======== Data provided ========

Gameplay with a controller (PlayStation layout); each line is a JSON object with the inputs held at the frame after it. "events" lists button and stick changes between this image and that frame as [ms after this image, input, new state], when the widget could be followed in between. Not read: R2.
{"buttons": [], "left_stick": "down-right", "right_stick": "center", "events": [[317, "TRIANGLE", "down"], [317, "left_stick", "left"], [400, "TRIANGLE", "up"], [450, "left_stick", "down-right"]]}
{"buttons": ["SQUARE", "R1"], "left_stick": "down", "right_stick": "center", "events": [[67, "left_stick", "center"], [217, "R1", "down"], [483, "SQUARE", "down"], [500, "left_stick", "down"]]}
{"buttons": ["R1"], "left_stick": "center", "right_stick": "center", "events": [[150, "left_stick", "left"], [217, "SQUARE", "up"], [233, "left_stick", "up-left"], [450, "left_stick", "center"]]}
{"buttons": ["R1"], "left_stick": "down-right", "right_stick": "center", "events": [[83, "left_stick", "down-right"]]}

========

What is expected: Please write out every line of the data exactly.

Written answer:
Gameplay with a controller (PlayStation layout); each line is a JSON object with the inputs held at the frame after it. "events" lists button and stick changes between this image and that frame as [ms after this image, input, new state], when the widget could be followed in between. Not read: R2.
{"buttons": [], "left_stick": "down-right", "right_stick": "center", "events": [[317, "TRIANGLE", "down"], [317, "left_stick", "left"], [400, "TRIANGLE", "up"], [450, "left_stick", "down-right"]]}
{"buttons": ["SQUARE", "R1"], "left_stick": "down", "right_stick": "center", "events": [[67, "left_stick", "center"], [217, "R1", "down"], [483, "SQUARE", "down"], [500, "left_stick", "down"]]}
{"buttons": ["R1"], "left_stick": "center", "right_stick": "center", "events": [[150, "left_stick", "left"], [217, "SQUARE", "up"], [233, "left_stick", "up-left"], [450, "left_stick", "center"]]}
{"buttons": ["R1"], "left_stick": "down-right", "right_stick": "center", "events": [[83, "left_stick", "down-right"]]}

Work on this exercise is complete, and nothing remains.